Troubleshooting cloud applications has made security, application performance monitoring (APM), and DevOps impossible to manage. Most cloud providers do not allow you to install your own agents, monitors, or probes on their systems to find out what is going on with their services. So what options are an organization left with?
Many cloud service providers have compromised by providing application programming interfaces (APIs) that can be used to gather data on the health, behavior, and performance of applications and their infrastructure. Telemetry aggregates the data generated by your systems that document a system’s state, as well as relationships and dependencies in a distributed system.
What is OpenTelemetry?
OpenTelemetry is an open-source observability framework made up of a collection of vendor-agnostic APIs, software development kits (SDKs), and libraries that generate and gather telemetry data from the three pillars of observability: cloud-native logs, metrics, and traces. It standardizes the way that telemetry data is collected, formatted, and exported to various backend systems for processing and analysis.
Supported Data Types
The types of exporters for backend systems include:
- OTLP: The OpenTelemetry open-source protocol used to transmit telemetry data from the SDK to the Collector and from the Collector to the backend system of choice.
- Splunk
- Prometheus
- Jaeger
- Kafka
- AWS
- Azure
- Data Dog
- F5
- Elastic Search
- Dynatrace
- Logz.io
- Sumo Logic
- Tencent
- Zipkin
OpenTelemetry vs OpenTracing
OpenTelemetry was formed after the merger of OpenCensus and OpenTracing, two other open-source API projects by the Cloud Native Computing Foundation (CNCF) and is now the single standard for application instrumentation. OpenTracing was only able to work with application traces which made it difficult to see how applications performed across services. OpenTelemetry is backward compatible with OpenTracing and OpenCensus.
---+---
- **Requirement 1**: List the three pillars of observability named in the OpenTelemetry overview.
- **Requirement 2**: Extend the OpenTelemetry overview by writing what comes after its final sentence.

- **Data extract**:
---+---
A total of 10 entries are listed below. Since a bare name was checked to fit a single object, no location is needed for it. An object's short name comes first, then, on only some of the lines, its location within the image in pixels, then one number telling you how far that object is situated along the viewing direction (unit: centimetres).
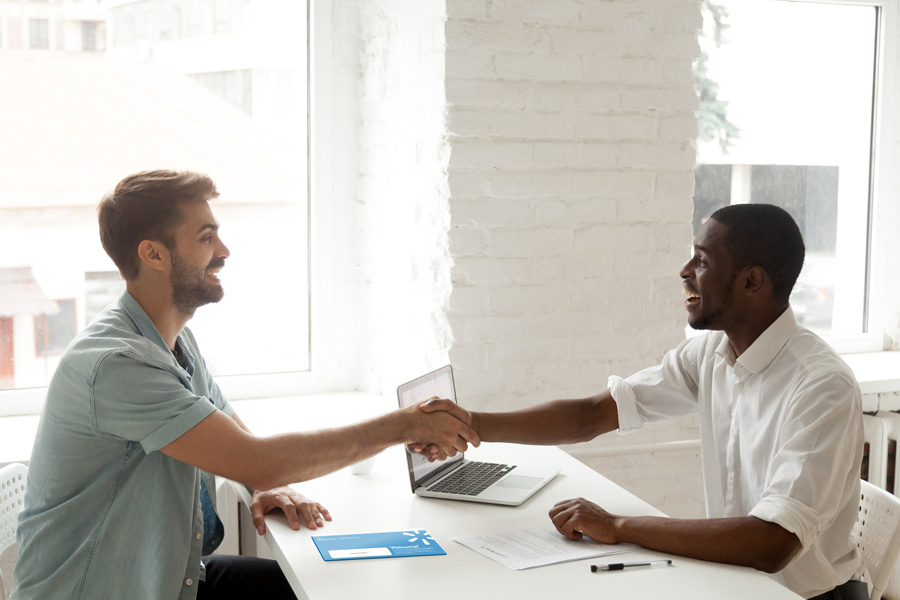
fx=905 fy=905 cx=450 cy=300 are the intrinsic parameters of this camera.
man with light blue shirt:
---+---
- **Exercise output 1**: Cloud-native logs, metrics, and traces.

- **Exercise output 2**:
OpenTelemetry simplifies alerting, reporting, and troubleshooting of issues that arise within multi-language systems that need correlation to provide detailed insight into the source of an event.
How the OpenTelemetry Collector Works
An OpenTelemetry Collector acts as a buffer between software and the observability tools that can receive, process, and export telemetry data in various formats and send it to several different services. It is how the data is sent to your storage or monitoring platform.
The Splunk OpenTelemetry Collector packages the open-source OpenTelemetry Collector with extra components such as receivers that determine how to get data in through push and pulls, processors that determine what to do with received data, exporters that determine where to send the data once it is received, and extensions which provide additional functions beyond the OpenTelemetry Collector. The Smart Agent Receiver can be used to integrate all Smart Agent metric monitors into Collector pipelines. Additional benefits include the ability to profile code, correlate data between multiple Splunk Observability Cloud views, and bundle FluentD to send logs.
How to Install and Configure the Splunk Distribution of the OpenTelemetry Collector
First, decide whether you will use the Splunk installer script, Splunk automated install method for configuration tool, or manually create an install configuration. Automated install packages can be downloaded directly from Splunk Cloud. Commands to run the installer script can be found below.
For Linux
Step 1: Install systemd, sudo, and curl.
Step 2: Download and execute installer script.
Step 3: Configure the environment variables.
-
SPLUNK_REALM: This is the Realm to send data to. The default is us0.
-
SPLUNK_MEMORY_TOTAL_MIB: This is the total allocated memory in mebibytes (MiB). For example, 512 allocates 512 MiB (500 x 2^20 bytes) of memory.
-
SPLUNK_ACCESS_TOKEN: This is the base64-encoded access token for authenticating data ingest requests.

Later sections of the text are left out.